我们从起点开始出发,一次移动是指向四个基本方向之一行走一个单位空间。我们不能在网格外面行走,也无法穿过一堵墙。如果途经一个钥匙,我们就把它捡起来。除非我们手里有对应的钥匙,否则无法通过锁。
假设 K 为钥匙/锁的个数,且满足 1 <= K <= 6,字母表中的前 K 个字母在网格中都有自己对应的一个小写和一个大写字母。换言之,每个锁有唯一对应的钥匙,每个钥匙也有唯一对应的锁。另外,代表钥匙和锁的字母互为大小写并按字母顺序排列。
返回获取所有钥匙所需要的移动的最少次数。如果无法获取所有钥匙,返回 -1 。
提示:
- 1 <= grid.length <= 30
- 1 <= grid[0].length <= 30
- grid[i][j] 只含有 ‘.’, ‘#’, ‘@’, ‘a’-‘f’ 以及 ‘A’-‘F’
- 钥匙的数目范围是 [1, 6],每个钥匙都对应一个不同的字母,正好打开一个对应的锁。
解题思路 #
- 给出一个地图,在图中有钥匙和锁,当锁在没有钥匙的时候不能通行,问从起点 @ 开始,到最终获得所有钥匙,最短需要走多少步。
- 这一题可以用 BFS 来解答。

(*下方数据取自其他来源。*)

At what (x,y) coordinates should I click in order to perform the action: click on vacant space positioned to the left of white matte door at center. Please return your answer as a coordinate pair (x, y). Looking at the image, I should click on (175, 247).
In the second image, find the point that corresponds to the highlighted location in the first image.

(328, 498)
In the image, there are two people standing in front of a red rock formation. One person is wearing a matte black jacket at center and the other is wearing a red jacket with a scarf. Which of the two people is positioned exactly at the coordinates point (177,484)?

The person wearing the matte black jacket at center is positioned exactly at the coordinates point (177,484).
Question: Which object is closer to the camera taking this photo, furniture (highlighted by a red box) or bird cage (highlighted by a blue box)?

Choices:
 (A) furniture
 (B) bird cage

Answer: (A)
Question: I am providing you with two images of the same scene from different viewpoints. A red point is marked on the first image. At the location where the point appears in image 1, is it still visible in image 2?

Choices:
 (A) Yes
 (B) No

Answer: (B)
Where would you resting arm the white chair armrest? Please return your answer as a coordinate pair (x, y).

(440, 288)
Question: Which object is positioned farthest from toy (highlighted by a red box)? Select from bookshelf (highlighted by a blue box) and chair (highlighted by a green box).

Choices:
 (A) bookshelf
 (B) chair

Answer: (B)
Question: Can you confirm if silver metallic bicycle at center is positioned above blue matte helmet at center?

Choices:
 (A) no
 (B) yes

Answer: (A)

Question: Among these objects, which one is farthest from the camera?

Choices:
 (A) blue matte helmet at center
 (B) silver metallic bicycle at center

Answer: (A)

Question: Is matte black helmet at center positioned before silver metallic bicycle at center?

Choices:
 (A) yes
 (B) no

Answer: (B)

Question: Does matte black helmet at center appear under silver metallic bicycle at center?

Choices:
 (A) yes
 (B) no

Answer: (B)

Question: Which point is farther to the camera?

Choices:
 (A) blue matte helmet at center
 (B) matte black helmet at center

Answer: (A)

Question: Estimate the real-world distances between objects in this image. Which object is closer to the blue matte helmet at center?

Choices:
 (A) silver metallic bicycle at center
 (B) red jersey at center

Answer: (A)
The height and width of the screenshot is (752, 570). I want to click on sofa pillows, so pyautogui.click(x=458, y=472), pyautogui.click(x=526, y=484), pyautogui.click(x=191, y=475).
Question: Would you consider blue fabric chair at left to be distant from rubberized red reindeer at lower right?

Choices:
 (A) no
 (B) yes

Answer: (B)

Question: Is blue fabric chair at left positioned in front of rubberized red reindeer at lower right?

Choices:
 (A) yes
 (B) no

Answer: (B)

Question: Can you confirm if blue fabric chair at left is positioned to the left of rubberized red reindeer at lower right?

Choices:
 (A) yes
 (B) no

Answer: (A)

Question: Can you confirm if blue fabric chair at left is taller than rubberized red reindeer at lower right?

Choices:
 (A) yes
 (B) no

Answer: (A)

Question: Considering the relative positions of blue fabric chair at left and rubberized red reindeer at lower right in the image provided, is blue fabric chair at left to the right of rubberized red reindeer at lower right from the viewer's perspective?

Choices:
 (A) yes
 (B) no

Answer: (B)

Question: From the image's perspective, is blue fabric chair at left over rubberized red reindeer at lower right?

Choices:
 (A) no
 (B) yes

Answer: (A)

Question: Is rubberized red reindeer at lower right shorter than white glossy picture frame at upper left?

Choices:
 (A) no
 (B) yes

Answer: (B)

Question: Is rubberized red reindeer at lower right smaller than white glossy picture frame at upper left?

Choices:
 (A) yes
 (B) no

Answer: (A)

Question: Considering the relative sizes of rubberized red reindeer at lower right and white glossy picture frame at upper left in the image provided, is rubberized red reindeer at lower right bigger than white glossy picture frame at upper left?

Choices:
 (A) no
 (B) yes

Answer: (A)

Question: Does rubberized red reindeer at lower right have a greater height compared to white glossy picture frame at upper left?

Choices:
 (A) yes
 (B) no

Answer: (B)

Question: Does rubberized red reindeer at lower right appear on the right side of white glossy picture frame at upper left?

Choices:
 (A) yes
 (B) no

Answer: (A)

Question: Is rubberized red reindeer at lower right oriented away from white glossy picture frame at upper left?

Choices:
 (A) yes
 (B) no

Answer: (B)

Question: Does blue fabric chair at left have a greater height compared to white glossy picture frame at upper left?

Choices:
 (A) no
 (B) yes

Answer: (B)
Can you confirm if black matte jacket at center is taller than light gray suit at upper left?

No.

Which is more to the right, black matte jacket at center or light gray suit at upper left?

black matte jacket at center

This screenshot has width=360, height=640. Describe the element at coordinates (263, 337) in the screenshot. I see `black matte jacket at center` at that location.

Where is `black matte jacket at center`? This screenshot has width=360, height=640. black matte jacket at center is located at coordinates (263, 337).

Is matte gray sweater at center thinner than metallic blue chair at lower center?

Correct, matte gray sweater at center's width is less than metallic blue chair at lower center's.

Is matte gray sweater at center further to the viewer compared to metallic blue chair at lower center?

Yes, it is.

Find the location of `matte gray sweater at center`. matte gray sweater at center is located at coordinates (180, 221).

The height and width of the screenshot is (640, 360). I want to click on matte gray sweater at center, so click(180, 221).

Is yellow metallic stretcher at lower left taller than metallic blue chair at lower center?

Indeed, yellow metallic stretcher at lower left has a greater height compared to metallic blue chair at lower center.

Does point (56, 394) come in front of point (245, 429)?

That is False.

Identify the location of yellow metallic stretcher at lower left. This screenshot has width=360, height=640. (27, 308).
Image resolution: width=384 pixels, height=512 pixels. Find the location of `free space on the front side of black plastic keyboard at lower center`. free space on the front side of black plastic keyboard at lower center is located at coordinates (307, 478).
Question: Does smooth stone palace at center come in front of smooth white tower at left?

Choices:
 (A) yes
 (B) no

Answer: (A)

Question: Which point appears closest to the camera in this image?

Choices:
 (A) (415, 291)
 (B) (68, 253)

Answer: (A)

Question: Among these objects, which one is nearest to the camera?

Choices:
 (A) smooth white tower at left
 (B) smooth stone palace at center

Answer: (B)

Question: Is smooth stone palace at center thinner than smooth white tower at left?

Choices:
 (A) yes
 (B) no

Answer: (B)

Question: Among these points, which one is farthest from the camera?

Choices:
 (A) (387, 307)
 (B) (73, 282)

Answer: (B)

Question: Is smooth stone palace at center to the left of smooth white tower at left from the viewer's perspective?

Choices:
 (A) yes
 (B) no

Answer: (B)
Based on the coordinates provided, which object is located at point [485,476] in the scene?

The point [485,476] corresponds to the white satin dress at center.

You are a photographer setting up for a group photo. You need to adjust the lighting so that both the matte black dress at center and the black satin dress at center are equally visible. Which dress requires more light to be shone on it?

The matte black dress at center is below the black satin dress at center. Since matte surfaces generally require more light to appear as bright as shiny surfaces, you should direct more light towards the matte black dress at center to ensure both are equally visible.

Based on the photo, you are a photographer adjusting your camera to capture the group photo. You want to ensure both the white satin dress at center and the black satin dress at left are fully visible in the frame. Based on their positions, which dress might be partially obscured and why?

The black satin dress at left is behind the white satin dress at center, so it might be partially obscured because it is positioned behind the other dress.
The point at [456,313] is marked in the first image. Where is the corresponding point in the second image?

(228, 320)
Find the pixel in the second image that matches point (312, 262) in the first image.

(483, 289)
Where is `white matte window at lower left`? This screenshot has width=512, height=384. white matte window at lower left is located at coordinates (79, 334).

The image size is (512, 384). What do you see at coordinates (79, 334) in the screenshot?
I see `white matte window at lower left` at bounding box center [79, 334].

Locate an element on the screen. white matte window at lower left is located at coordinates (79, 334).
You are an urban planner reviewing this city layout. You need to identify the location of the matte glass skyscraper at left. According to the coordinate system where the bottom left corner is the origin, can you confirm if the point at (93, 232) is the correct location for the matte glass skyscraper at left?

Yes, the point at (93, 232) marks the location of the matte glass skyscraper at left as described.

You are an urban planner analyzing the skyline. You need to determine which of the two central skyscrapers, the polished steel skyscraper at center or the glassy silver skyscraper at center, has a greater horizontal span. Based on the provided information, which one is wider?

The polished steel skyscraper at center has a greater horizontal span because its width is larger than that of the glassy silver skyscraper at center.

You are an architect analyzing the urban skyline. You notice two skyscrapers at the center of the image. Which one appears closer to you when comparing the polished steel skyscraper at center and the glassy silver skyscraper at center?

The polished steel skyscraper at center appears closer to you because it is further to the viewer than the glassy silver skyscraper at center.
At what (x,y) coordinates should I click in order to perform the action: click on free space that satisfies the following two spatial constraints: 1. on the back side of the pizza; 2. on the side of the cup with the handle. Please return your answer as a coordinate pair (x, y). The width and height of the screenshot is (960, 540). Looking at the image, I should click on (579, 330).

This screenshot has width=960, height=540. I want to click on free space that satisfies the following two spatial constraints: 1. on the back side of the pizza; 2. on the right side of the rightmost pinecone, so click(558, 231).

由于钥匙的种类比较多,所以 visited 数组需要 3 个维度,一个是 x 坐标,一个是 y 坐标,最后一个是当前获取钥匙的状态。每把钥匙都有获取了和没有获取两种状态,题目中说最多有 6 把钥匙,那么排列组合最多是 2^6 = 64 种状态。用一个十进制数的二进制位来压缩这些状态,二进制位分别来表示这些钥匙是否已经获取了。既然钥匙的状态可以压缩,其实 x 和 y 的坐标也可以一并压缩到这个数中。BFS 中存的数字是坐标 + 钥匙状态的状态。在 BFS 遍历的过程中,用 visited 数组来过滤遍历过的情况,来保证走的路是最短的。其他的情况无非是判断锁的状态,是否能通过,判断钥匙获取状态。
- 这一题不知道是否能用 DFS 来解答。我实现了一版,但是在 18 / 35 这组 case 上超时了,具体 case 见测试文件第一个 case。
代码 #
package leetcode
import (
"math"
"strings"
)
// 解法一 BFS,利用状态压缩来过滤筛选状态
func shortestPathAllKeys(grid []string) int {
if len(grid) == 0 {
return 0
}
board, visited, startx, starty, res, fullKeys := make([][]byte, len(grid)), make([][][]bool, len(grid)), 0, 0, 0, 0
for i := 0; i < len(grid); i++ {
board[i] = make([]byte, len(grid[0]))
}
for i, g := range grid {
board[i] = []byte(g)
for _, v := range g {
if v == 'a' || v == 'b' || v == 'c' || v == 'd' || v == 'e' || v == 'f' {
fullKeys |= (1 << uint(v-'a'))
}
}
if strings.Contains(g, "@") {
startx, starty = i, strings.Index(g, "@")
}
}
for i := 0; i < len(visited); i++ {
visited[i] = make([][]bool, len(board[0]))
}
for i := 0; i < len(board); i++ {
for j := 0; j < len(board[0]); j++ {
visited[i][j] = make([]bool, 64)
}
}
queue := []int{}
queue = append(queue, (starty<<16)|(startx<<8))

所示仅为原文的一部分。